Healthcare systems operating in the United States should be accountable to the regulatory framework of the country whose patients they serve.
• Healthcare Infrastructure as Economic Infrastructure
A functioning hospital system supports employment, stabilizes property values, attracts investment, anchors professional communities, and allows families to build long-term lives in a region.
The disappearance of hospital infrastructure therefore produces ripple effects that extend far beyond healthcare itself. It affects workforce retention. It affects population stability. It affects whether employers choose to expand locally or relocate somewhere with stronger healthcare access.
The Mahoning Valley cannot afford another generation of institutional hollowing out. We lived through the collapse of the steel industry. We know what it means when critical institutions disappear and empty buildings become permanent fixtures of the landscape. We should not be forced to watch the same story repeat itself with the hospitals that replaced those mills as the economic anchors of our communities.
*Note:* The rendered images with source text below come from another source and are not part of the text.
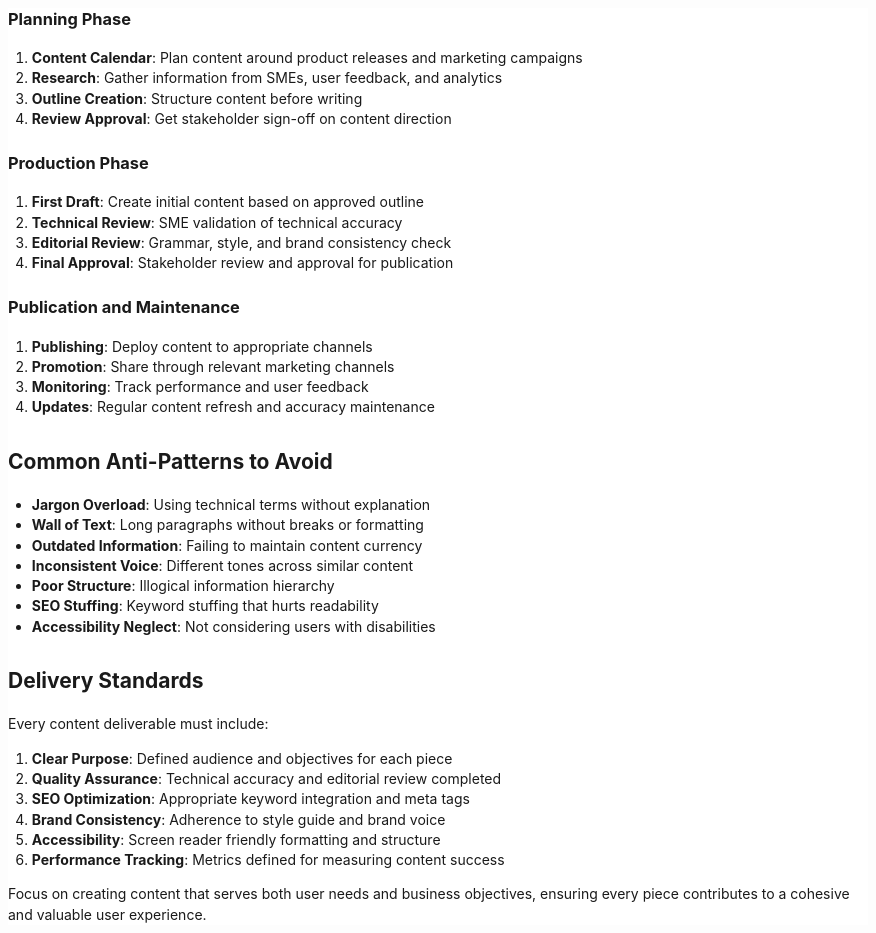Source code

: ### Planning Phase
1. **Content Calendar**: Plan content around product releases and marketing campaigns
2. **Research**: Gather information from SMEs, user feedback, and analytics
3. **Outline Creation**: Structure content before writing
4. **Review Approval**: Get stakeholder sign-off on content direction

### Production Phase
1. **First Draft**: Create initial content based on approved outline
2. **Technical Review**: SME validation of technical accuracy
3. **Editorial Review**: Grammar, style, and brand consistency check
4. **Final Approval**: Stakeholder review and approval for publication

### Publication and Maintenance
1. **Publishing**: Deploy content to appropriate channels
2. **Promotion**: Share through relevant marketing channels
3. **Monitoring**: Track performance and user feedback
4. **Updates**: Regular content refresh and accuracy maintenance

## Common Anti-Patterns to Avoid

- **Jargon Overload**: Using technical terms without explanation
- **Wall of Text**: Long paragraphs without breaks or formatting
- **Outdated Information**: Failing to maintain content currency
- **Inconsistent Voice**: Different tones across similar content
- **Poor Structure**: Illogical information hierarchy
- **SEO Stuffing**: Keyword stuffing that hurts readability
- **Accessibility Neglect**: Not considering users with disabilities

## Delivery Standards

Every content deliverable must include:
1. **Clear Purpose**: Defined audience and objectives for each piece
2. **Quality Assurance**: Technical accuracy and editorial review completed
3. **SEO Optimization**: Appropriate keyword integration and meta tags
4. **Brand Consistency**: Adherence to style guide and brand voice
5. **Accessibility**: Screen reader friendly formatting and structure
6. **Performance Tracking**: Metrics defined for measuring content success

Focus on creating content that serves both user needs and business objectives, ensuring every piece contributes to a cohesive and valuable user experience.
This is not incidental. It is the result of extraction tactics in healthcare, a form of (vulture capitalism, not the same as traditional capitalism), where private equity moves in, acquires, extracts value, loads debt onto the institution, and exits, leaving the community with the collapse.
When private equity involves itself in the acquisition, extraction, debt loading, and exit strategy in healthcare, the impact is far too devastating to allow unchecked.
This does not Make America Great. It does not put Americans First.
Federal policy must recognize healthcare infrastructure as economic infrastructure and implement oversight, accountability, and serious examination of whether this ownership model should be allowed in health systems at all.
Conclusion
The Mahoning Valley has lived through institutional collapse before. When the steel mills shut down on Black Monday, entire communities were forced to rebuild their futures around the empty shells of once-productive industries. Hospitals eventually became some of the institutions that helped stabilize that recovery, providing jobs, supporting professional communities, anchoring neighborhoods, and helping attract new investment to a region determined to rebuild itself. Allowing those institutions to be dismantled through financial extraction represents not merely a policy failure but a failure of national leadership. The purpose of the Community
Hospital Stabilization Act is not simply to preserve buildings. It is to ensure that the healthcare infrastructure communities depend on cannot be stripped, hollowed out, and abandoned in the pursuit of short-term financial gain. The Mahoning Valley deserves representation in Washington that understands exactly what happened here and has the resolve to make sure it never happens again.
Niki Frenchko, MPA, is a real estate investor, small business owner, and former Trumbull County Commissioner who is running for Congress in Ohio’s 14th District.